COLUMBUS - The Blade and Seneca County commissioners have agreed to a court request to try to resolve their public records dispute over e-mails in which the commissioners privately discussed the fate of their 1884 county courthouse.
The Ohio Supreme Court yesterday formally referred the case to mediation.
"I talked to the parties, and I think I can say they thought there were some things they could talk about in mediation. Mediation is voluntary," said the court's mediation counsel, Bill Zapp.
He conducts 80 to 100 mediations each year for the court and said about half of those result in settlements.
The Blade's attorney, Fritz Byers, declined to comment on the development.

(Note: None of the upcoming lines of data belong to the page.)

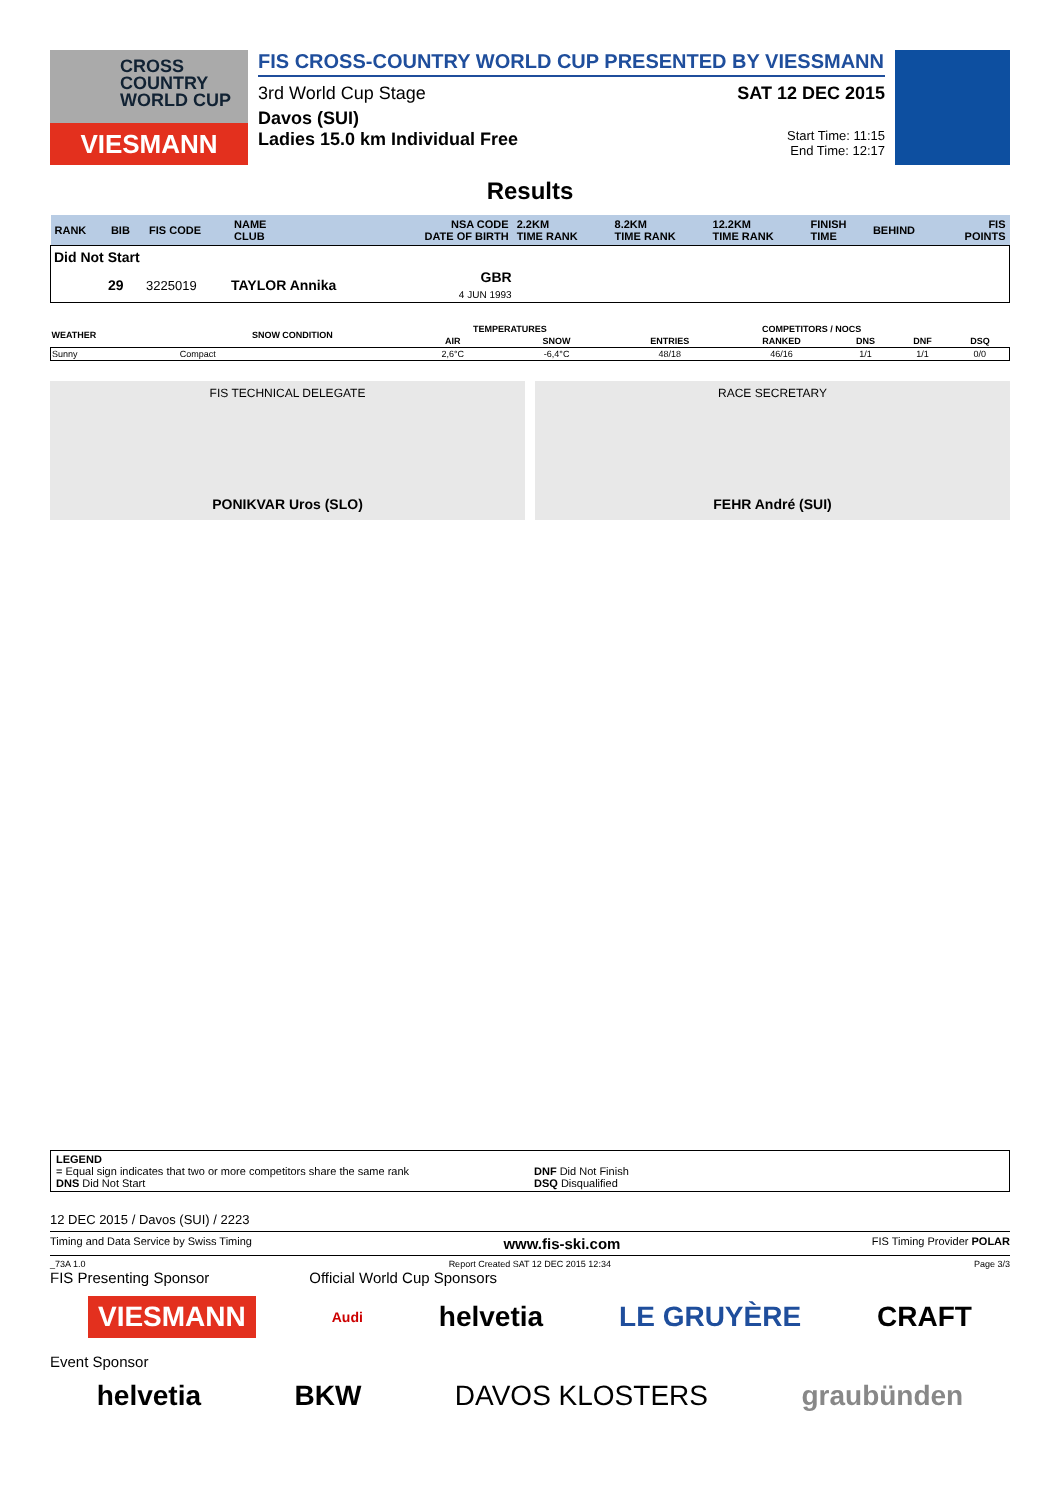CROSS
COUNTRY
WORLD CUP
VIESMANN
FIS CROSS-COUNTRY WORLD CUP PRESENTED BY VIESSMANN
3rd World Cup Stage SAT 12 DEC 2015
Davos (SUI)
Ladies 15.0 km Individual Free Start Time: 11:15
End Time: 12:17
Results
| RANK | BIB | FIS CODE | NAME CLUB | NSA CODE DATE OF BIRTH | 2.2KM TIME RANK | 8.2KM TIME RANK | 12.2KM TIME RANK | FINISH TIME | BEHIND | FIS POINTS |
| --- | --- | --- | --- | --- | --- | --- | --- | --- | --- | --- |
| Did Not Start | | | | | | | | | | |
| | 29 | 3225019 | TAYLOR Annika | GBR 4 JUN 1993 | | | | | | |
| WEATHER | SNOW CONDITION | TEMPERATURES | | COMPETITORS / NOCS | | | | |
| --- | --- | --- | --- | --- | --- | --- | --- | --- |
| | | AIR | SNOW | ENTRIES | RANKED | DNS | DNF | DSQ |
| Sunny | Compact | 2,6°C | -6,4°C | 48/18 | 46/16 | 1/1 | 1/1 | 0/0 |
FIS TECHNICAL DELEGATE
PONIKVAR Uros (SLO)
RACE SECRETARY
FEHR André (SUI)
LEGEND
= Equal sign indicates that two or more competitors share the same rank DNF Did Not Finish
DNS Did Not Start DSQ Disqualified
12 DEC 2015 / Davos (SUI) / 2223
Timing and Data Service by Swiss Timing www.fis-ski.com FIS Timing Provider POLAR
_73A 1.0 Report Created SAT 12 DEC 2015 12:34 Page 3/3
FIS Presenting Sponsor Official World Cup Sponsors
VIESMANN Audi helvetia LE GRUYÈRE CRAFT
Event Sponsor
helvetia BKW DAVOS KLOSTERS graubünden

Mark Troutman, the commissioners' attorney, said that, given the fact that a local lawsuit filed by preservationists seeking to save the courthouse has been placed on hold, "we thought it was time to lay down our swords and see what can be resolved."
The commissioners have agreed to do nothing irrevocable with the building before April 30, giving the state time to investigate funding for courthouse restoration as an alternative to the demolition the commissioners approved last year.
The newspaper's lawsuit asks the court to force the commissioners to produce all e-mails sent, received, or deleted since Jan. 1, 2006. The county initially provided some e-mails. After the newspaper sued, some 700 pages of additional e-mails were produced.
The Blade also has asked the court to force the commissioners, at their expense, to use computer forensic tools to recover from computer hard drives the e-mails it contends were deleted in violation of state public records law and the county's record-retention policy.
The mediation process should begin in about a month, said Mr. Zapp.
"The court is pretty flexible in giving me enough time to see if the parties can work out their differences," he said. "At some point, we may come to the realization that we can't get the case settled."